The real lesson of the ruling, however, is that prosecution in either criminal court or a tribunal is the wrong approach. The administration should instead embrace what has been the main mechanism for terrorist incapacitation since 9/11: military detention without charge or trial.

Military detention was once legally controversial but now is not. District and appellate judges have repeatedly ruled -- most recently on Thursday -- that Congress, in its September 2001 authorization of force, empowered the president to detain members of Al Qaeda, the Taliban and associated forces until the end of the military conflict.

Former assistant U.S. attorney Andy McCarthy has more along these lines.
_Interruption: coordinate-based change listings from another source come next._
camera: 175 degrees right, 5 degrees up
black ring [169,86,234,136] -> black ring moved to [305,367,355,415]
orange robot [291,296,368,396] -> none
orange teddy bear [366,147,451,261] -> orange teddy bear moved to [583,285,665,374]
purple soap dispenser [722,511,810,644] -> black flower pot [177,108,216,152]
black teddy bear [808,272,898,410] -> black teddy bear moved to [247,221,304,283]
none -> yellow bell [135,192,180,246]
So what is the administration to do? During the campaign and after, Obama trashed the military tribunals set up during the Bush Administration. His anti-war base will not let him go back on that. But he also cannot proceed with civilian trials. He can't risk having the next Ghailani being found not guilty on all charges. Given that no less a liberal than Senator Chuck Schumer opposes a New York trial for 9-11 mastermind Khalid Shaikh Mohammed (not to mention almost all other New York politicians, Republican or Democrat), it's hard to see that happening too.
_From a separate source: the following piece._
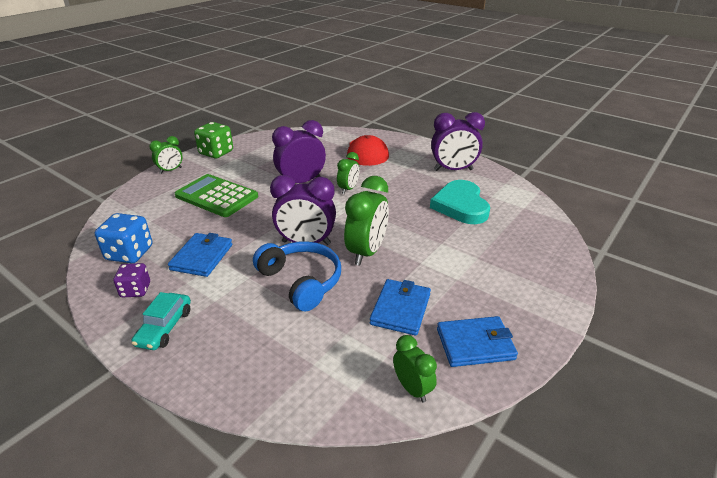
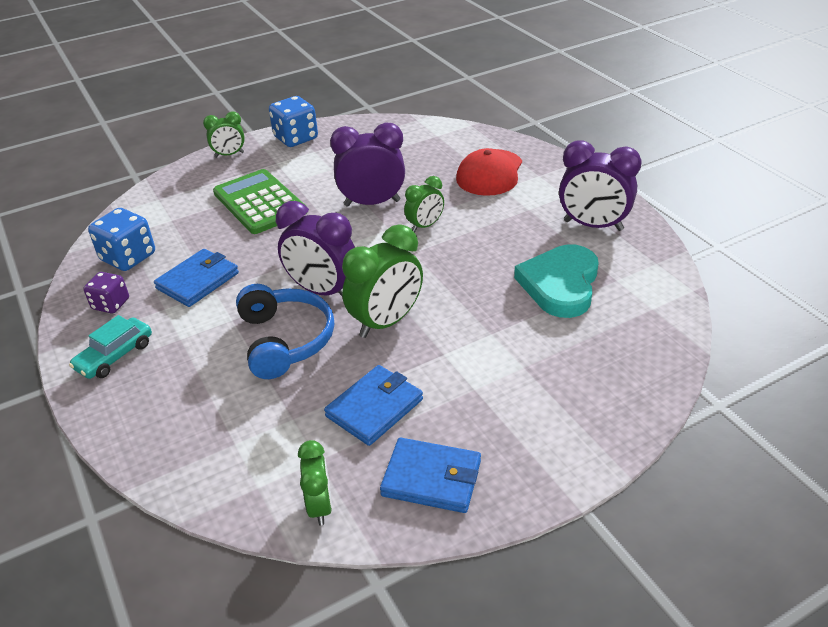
camera: 25 degrees right, 5 degrees up
green dice [194,122,233,159] -> blue dice [269,96,318,147]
The bottom line is that the administration has painted itself into a corner. The political side of me will enjoy watching them squirm, but the patriot in me is saddened for our country.

Saturday Update

It has some to my attention that some on the left are saying that... it's all Bush's fault!

The prosecution was handicapped in the trial when Judge Lewis Kaplan refused to let it's star witness, Hussein Abebe, testify. Adebe is a Tanzanian who sold the dynamite to Ghailani that he used to blow up the U.S. embassy in that country in 1998. The issue is that the government found out about Abebe from Ghailani himself while the latter was undergoing "enhanced interrogation" techniques. All of which occurred during the administration of George W. Bush. These techniques violated Ghailani's constitutional rights, thus anything found out during these techniques was inadmissible in court.

The left is spinning these enhanced interrogation techniques as "torture," which is utter balderdash.

Andy McCarthy explains that no, coercion is not torture:

Commentators are saying that the witness was barred and the confessions were not introduced because Ghailani was "tortured."

This is not true. It is also a slanderous allegation, and I'm surprised to hear normally careful people throw it around so casually. Torture is a crime with a specific definition in law, involving the infliction of severe pain and suffering. We don't know exactly what was done to Ghailani, but we have heard he wasn't waterboarded. Waterboarding was the tactic closest to torture, and it was used on three detainees by the CIA. But under their fastidious guidelines, it clearly did not meet the legal test for torture. That's undoubtedly why the Obama Justice Department has never prosecuted anyone over it, despite ceremoniously reopening torture investigations against the CIA. In any event, while we can stipulate that Ghailani was made very uncomfortable, there is no colorable evidence that he was "tortured" in the legal sense of that term.

Sunday Update

Another point that I forgot to make in my original post: Attorney General Eric Holder said before the trail that we were not going to set Ghailani free even if he was acquitted on all of the charges. During a Senate Judiciary Committee hearing on November 18, 2009 Senator Lindsey Graham (R-SC) asked Holder the relevant question:

"[Y]ou're not suggesting if, by some one-in-a-million fluke, one of these defendants were acquitted or given a short sentence, that they would be released anywhere, are you?" Graham asked.

"No," Holder responded. And the attorney general explained: "I certainly think that under the regime that we are contemplating, the potential for detaining people under the laws of war, we would retain that ability."

In other words, even if acquitted on all charges we weren't going to let him go anyway. So the entire trial was a sham. A "show trial."

You'd think the left would be outraged.